▶ [GIVEN DATA]
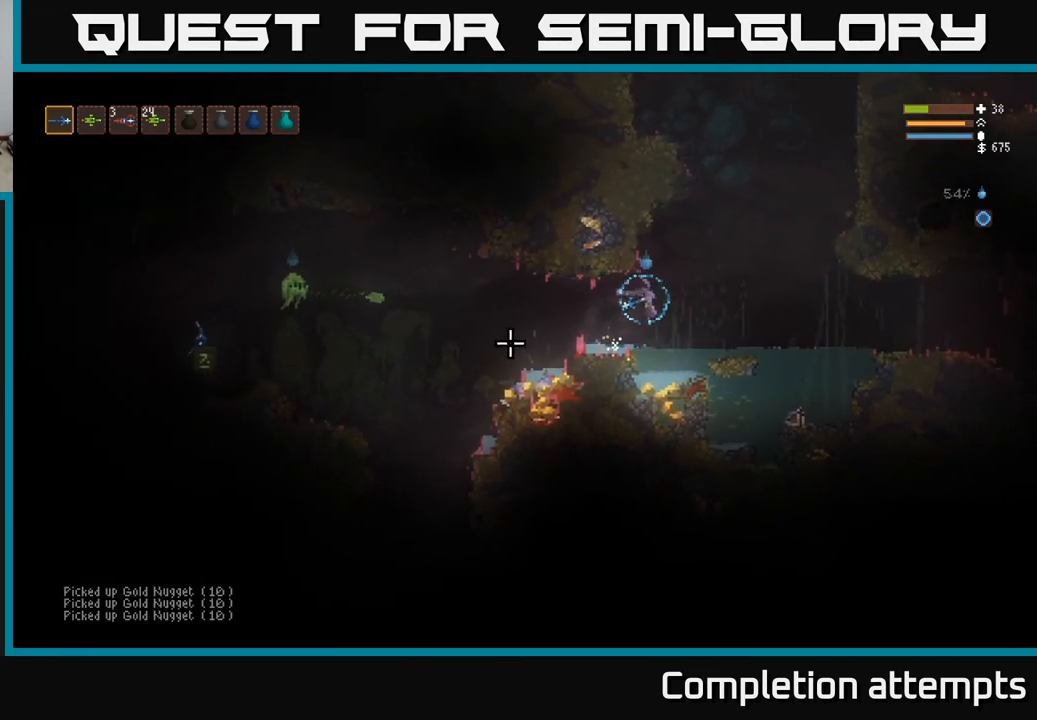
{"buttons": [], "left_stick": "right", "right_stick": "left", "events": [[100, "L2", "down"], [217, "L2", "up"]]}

--

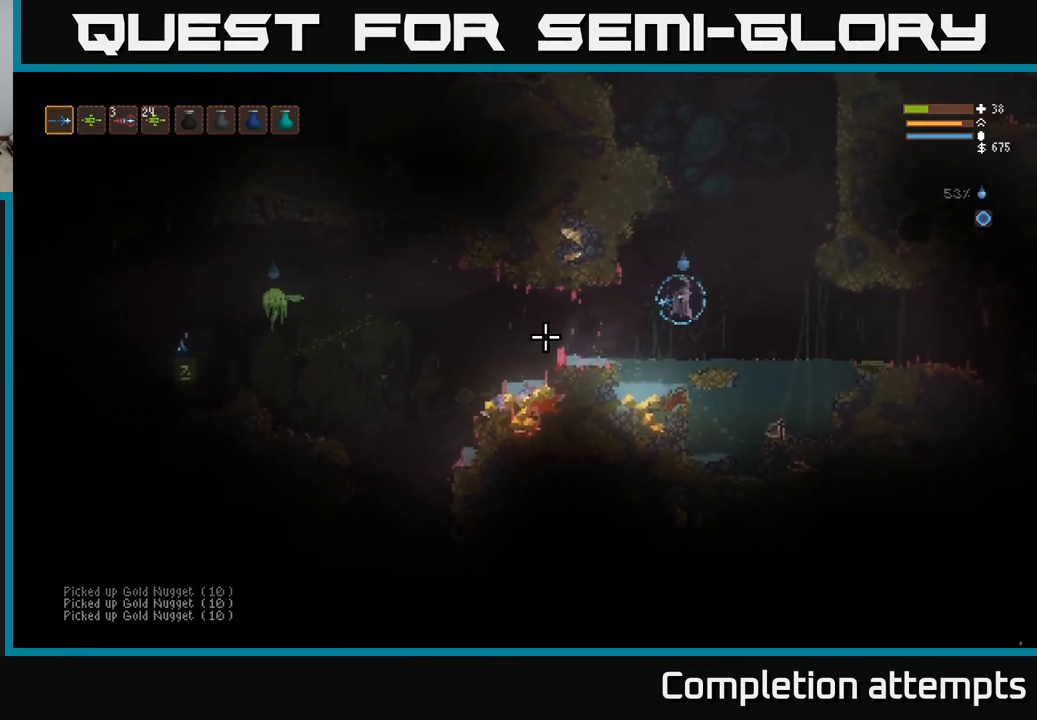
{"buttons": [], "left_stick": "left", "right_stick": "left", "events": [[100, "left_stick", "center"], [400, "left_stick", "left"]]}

---

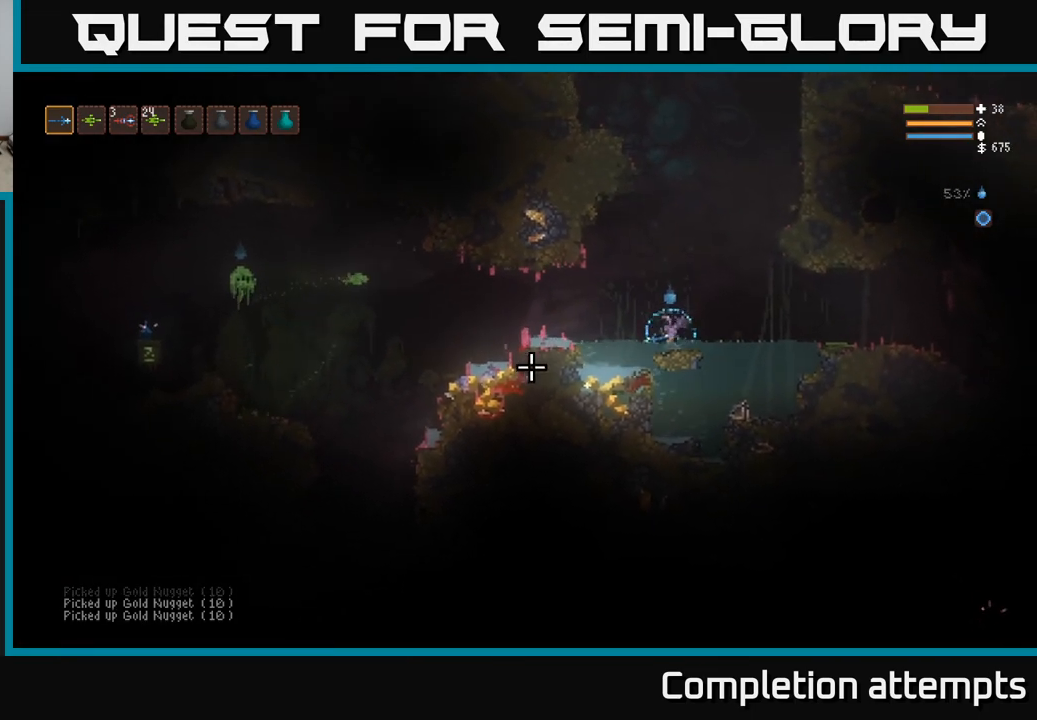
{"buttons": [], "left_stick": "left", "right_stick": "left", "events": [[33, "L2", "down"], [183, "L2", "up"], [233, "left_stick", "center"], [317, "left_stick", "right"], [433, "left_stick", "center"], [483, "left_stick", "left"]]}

▶ [PROBLEM TO SOLVE] Considering the entries above, how many lines contain "down"? Give that number with nothing else.

▶ [SOLUTION TO THE PROBLEM] 2